Prabhupada and I were walking together. I had begun to go to the India Office Library and the British Museum in London. The British Museum library had some old Gaudiya Math books, and the India Office Library had everything, including Bhaktisiddhanta’s works and the poem that Prabhupada wrote to Bhaktisiddhanta Sarasvati in 1935, “Adore, adore ye all the happy day.” I had found that in his handwriting and sent it to him, and he was happy to receive it. In the library I had begun to read Bhaktivinode Thakur’s writing about Puri, and I liked his poetry, imagery and compassion. In my heart I liked Bhaktivinode Thakur’s writings the best. I liked Prabhupada the best, but Prabhupada had a formal side, a public persona. When he lectured he was sometimes stern. His writing is very nice, but sometimes I found it repetitious. I am just being honest, not blasphemous. I liked Bhaktivinode Thakur’s writings the most, but on the walk I lied. I said, “I like Bhaktivinode Thakur as my second favorite author.” Prabhupada looked at me and said, “Second?” Again he read my mind. I said, “Actually, he is my favorite.” He said, “Yes. If I were one-tenth of Bhaktivinode Thakur, I would be a great devotee.”
Street sankirtan started in New York, but for us it began on Lord Chaitanya’s Appearance Day. We were told to go to the temple and alternate between kirtan, japa, and reading the scriptures. After about three or four hours, Jayananda, Jivananda, Uddhava, and I thought, “Let’s take this outside.” Chanting, we went around the corner to Willard Street where Prabhupada was staying. Prabhupada came to the window and motioned to us. We thought, “Oh, no. He is telling us to go away,” and we started back to the temple. Upendra, Prabhupada’s servant came storming out and said, “No, no. That’s the Indian way of saying ‘Come here. Come here.’” We went upstairs, and Prabhupada said, “Krishna has given you the intelligence to chant in the street. Now I want you to do this every day.” Street sankirtan, harinam, started for us as of that day.

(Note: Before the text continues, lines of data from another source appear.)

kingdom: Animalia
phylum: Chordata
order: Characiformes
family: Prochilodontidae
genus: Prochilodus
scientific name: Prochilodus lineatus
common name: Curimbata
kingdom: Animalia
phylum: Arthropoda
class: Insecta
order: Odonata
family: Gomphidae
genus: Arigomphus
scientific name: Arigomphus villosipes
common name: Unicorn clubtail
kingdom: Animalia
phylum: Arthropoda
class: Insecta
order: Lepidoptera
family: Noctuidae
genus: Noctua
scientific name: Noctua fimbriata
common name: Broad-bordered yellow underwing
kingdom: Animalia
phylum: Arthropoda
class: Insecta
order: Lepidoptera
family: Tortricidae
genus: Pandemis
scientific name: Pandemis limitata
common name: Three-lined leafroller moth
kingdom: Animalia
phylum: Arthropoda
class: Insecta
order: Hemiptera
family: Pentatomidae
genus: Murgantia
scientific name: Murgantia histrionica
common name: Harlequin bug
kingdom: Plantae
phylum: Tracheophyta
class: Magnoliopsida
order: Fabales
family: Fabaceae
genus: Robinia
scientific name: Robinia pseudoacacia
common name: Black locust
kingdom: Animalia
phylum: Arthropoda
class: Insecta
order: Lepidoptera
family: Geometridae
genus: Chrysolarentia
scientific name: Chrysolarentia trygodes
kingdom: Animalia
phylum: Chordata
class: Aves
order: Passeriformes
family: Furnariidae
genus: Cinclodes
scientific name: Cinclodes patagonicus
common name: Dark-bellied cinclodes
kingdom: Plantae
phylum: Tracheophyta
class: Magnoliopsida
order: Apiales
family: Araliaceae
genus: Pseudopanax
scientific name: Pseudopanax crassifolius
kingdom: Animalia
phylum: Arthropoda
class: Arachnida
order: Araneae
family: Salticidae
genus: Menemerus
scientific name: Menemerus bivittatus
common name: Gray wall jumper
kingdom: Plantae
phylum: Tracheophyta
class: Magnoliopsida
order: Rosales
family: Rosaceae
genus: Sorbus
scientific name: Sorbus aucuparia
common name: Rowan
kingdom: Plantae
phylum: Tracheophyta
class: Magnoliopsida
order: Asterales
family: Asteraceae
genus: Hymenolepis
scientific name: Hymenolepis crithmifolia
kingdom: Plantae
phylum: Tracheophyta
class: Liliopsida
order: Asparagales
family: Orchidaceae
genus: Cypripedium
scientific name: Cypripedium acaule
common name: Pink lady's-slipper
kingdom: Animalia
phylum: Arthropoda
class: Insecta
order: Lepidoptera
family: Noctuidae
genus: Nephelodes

Srila Prabhupada had all the qualities of a great devotee. Just by seeing him, one would think of Krishna. But the quality that I remember most was his compassion. Prabhupada, although non-compromising and strict at times, was also open-minded. He did what the situation called for, whether tying up a microphone with a brahman’s thread or understanding our complaints. With a compassionate look he once said to me, “If I don’t forgive you, then Krishna will forgive you. And if Krishna does not, Radharani will.”